━━━━━ Supplied records ━━━━━
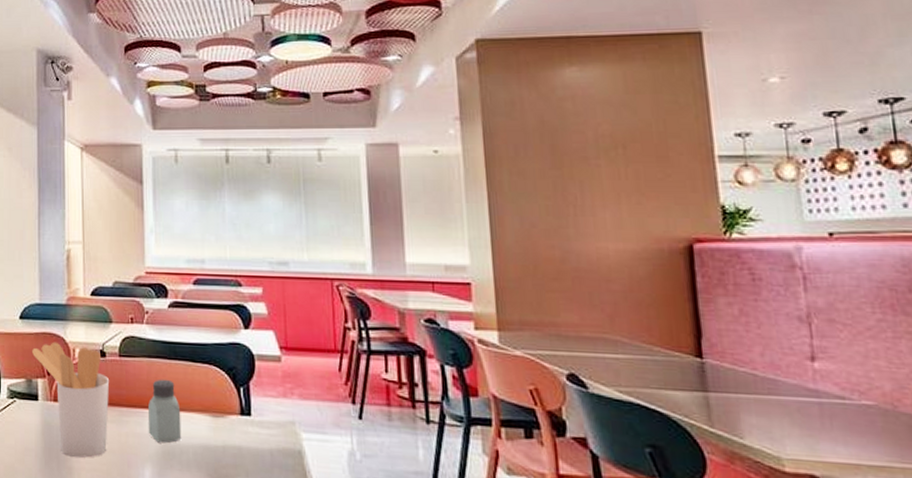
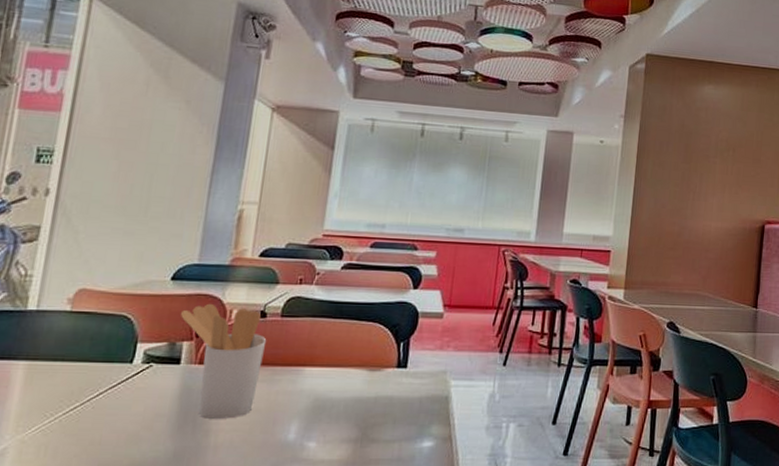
saltshaker: present [147,379,182,443] -> none [300,337,338,399]

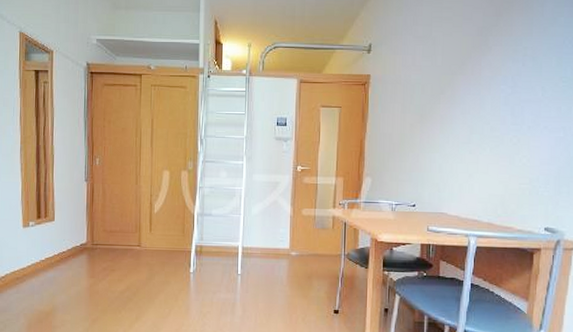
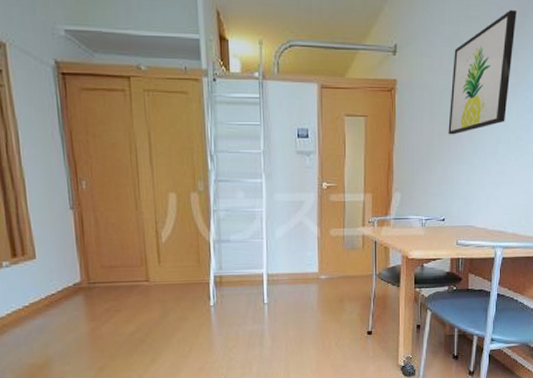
wall art: none [420,9,490,125] -> present [448,9,517,135]

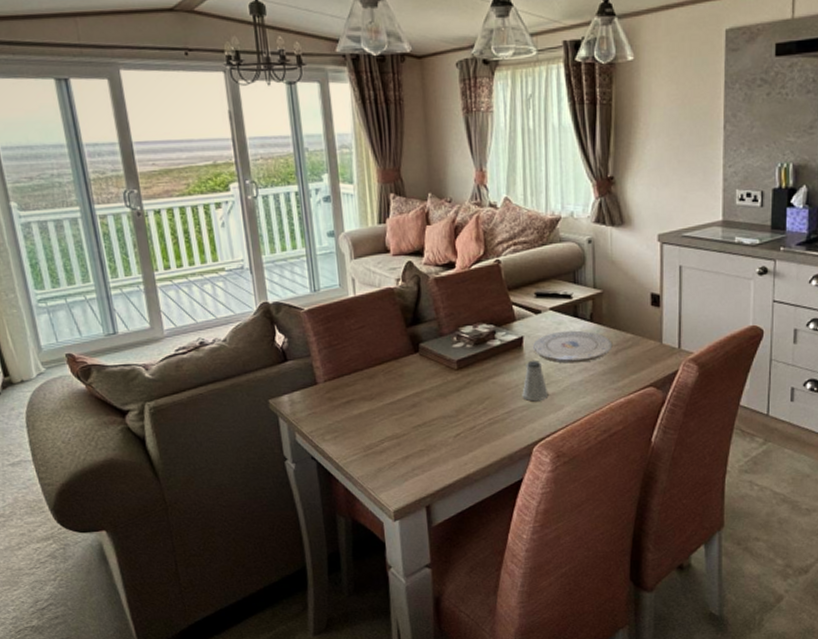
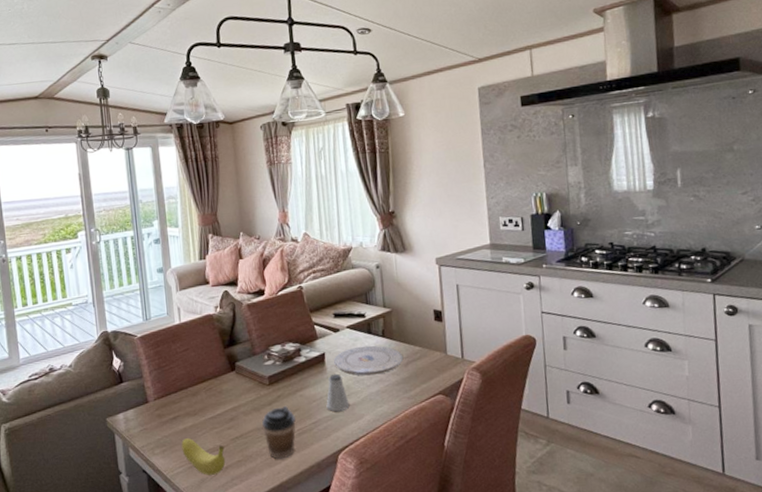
fruit: none [355,424,406,464] -> present [181,438,226,475]
coffee cup: none [449,392,487,450] -> present [262,405,296,460]

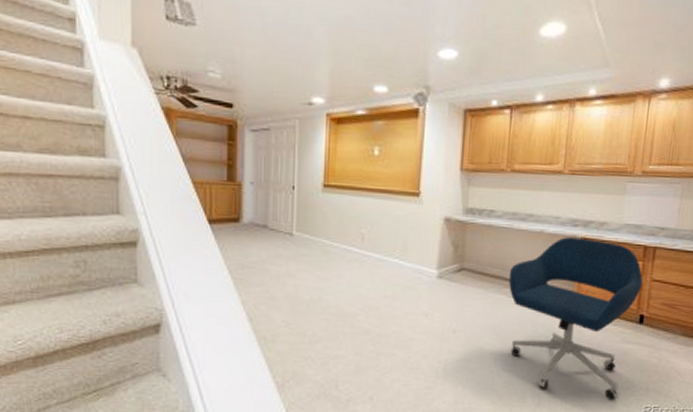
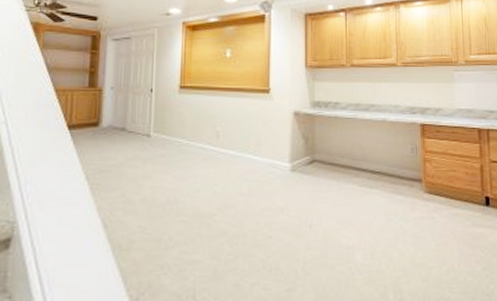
office chair: present [508,237,643,400] -> none [358,124,483,290]

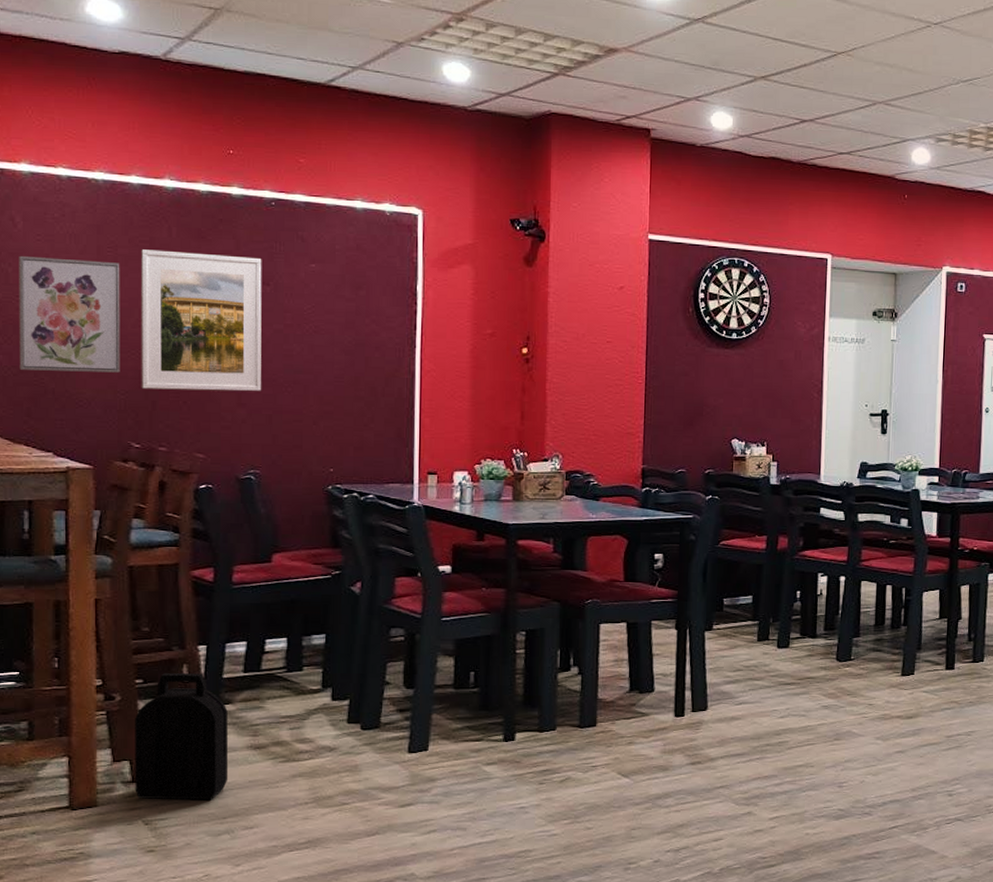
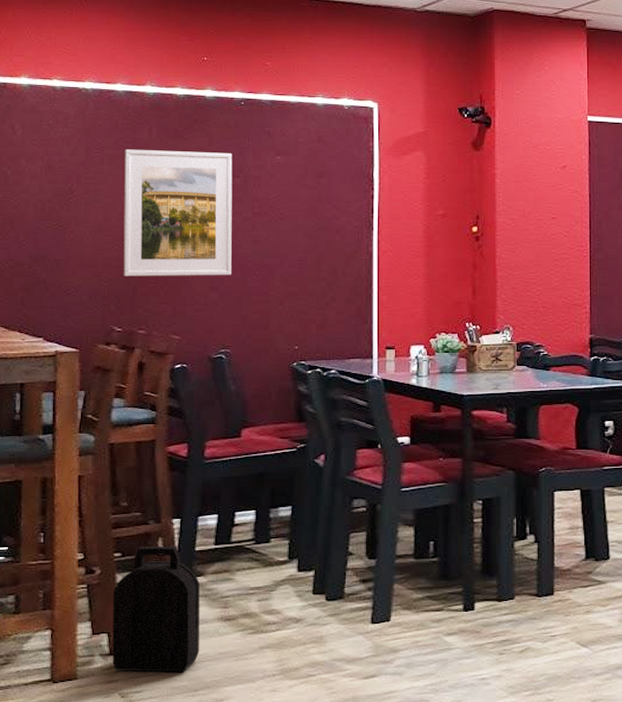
wall art: present [19,255,120,373] -> none [15,159,106,263]

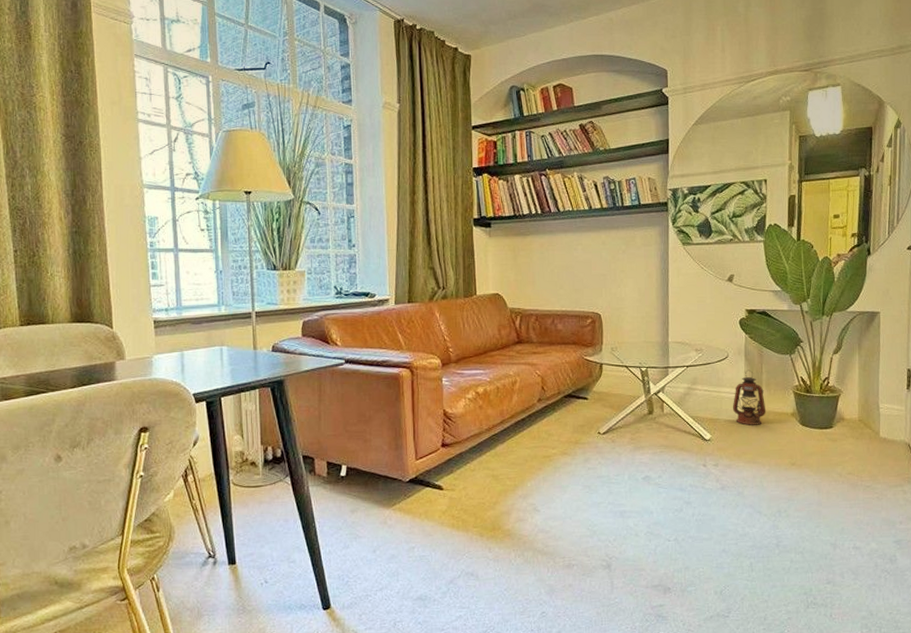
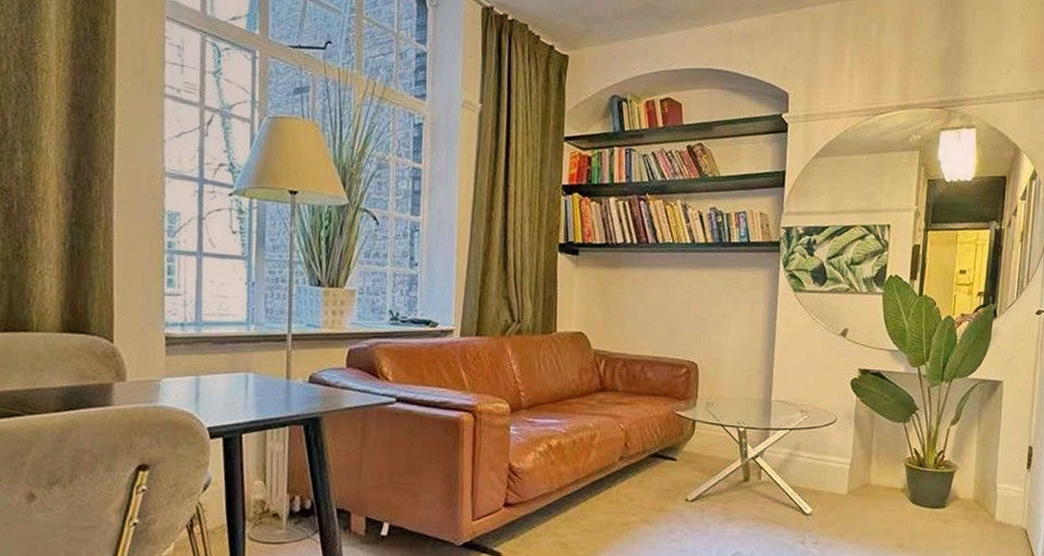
lantern: present [732,369,766,425] -> none [837,437,875,500]

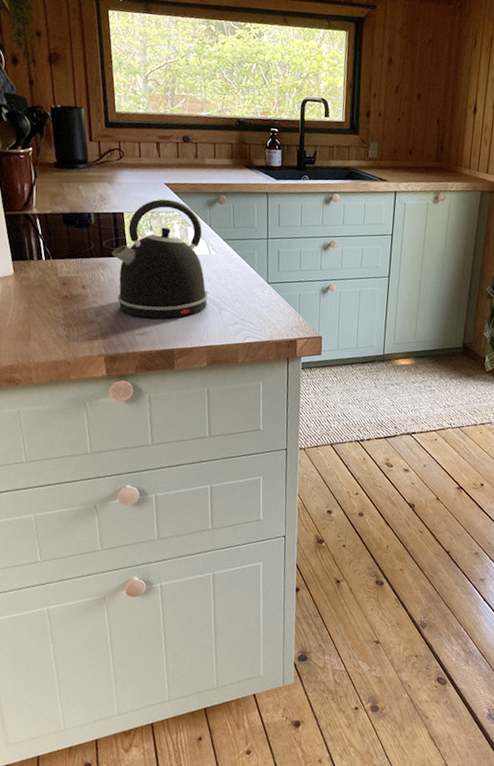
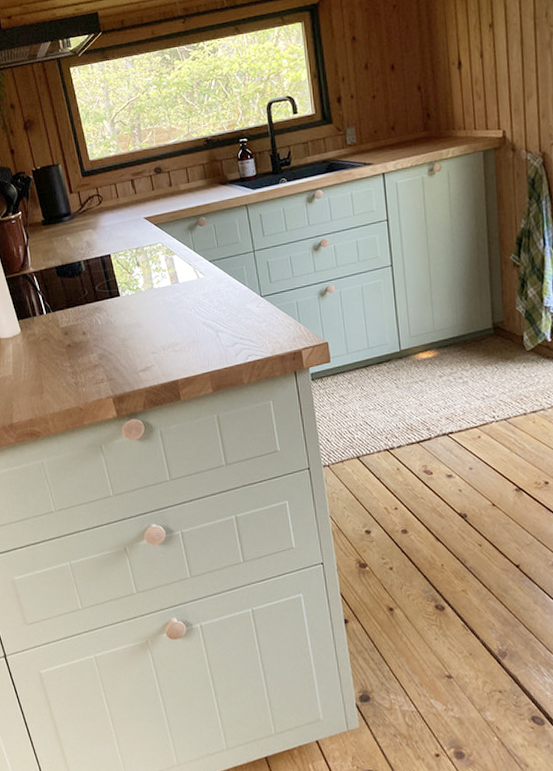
kettle: present [112,198,208,319] -> none [105,232,204,354]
━━━━━
- Exercise description -
Would you write out the material above in full, exactly as given, except for its pictures?

- Output below -
saltshaker: present [147,379,182,443] -> none [300,337,338,399]

wall art: none [420,9,490,125] -> present [448,9,517,135]

fruit: none [355,424,406,464] -> present [181,438,226,475]
coffee cup: none [449,392,487,450] -> present [262,405,296,460]

office chair: present [508,237,643,400] -> none [358,124,483,290]

wall art: present [19,255,120,373] -> none [15,159,106,263]

lantern: present [732,369,766,425] -> none [837,437,875,500]

kettle: present [112,198,208,319] -> none [105,232,204,354]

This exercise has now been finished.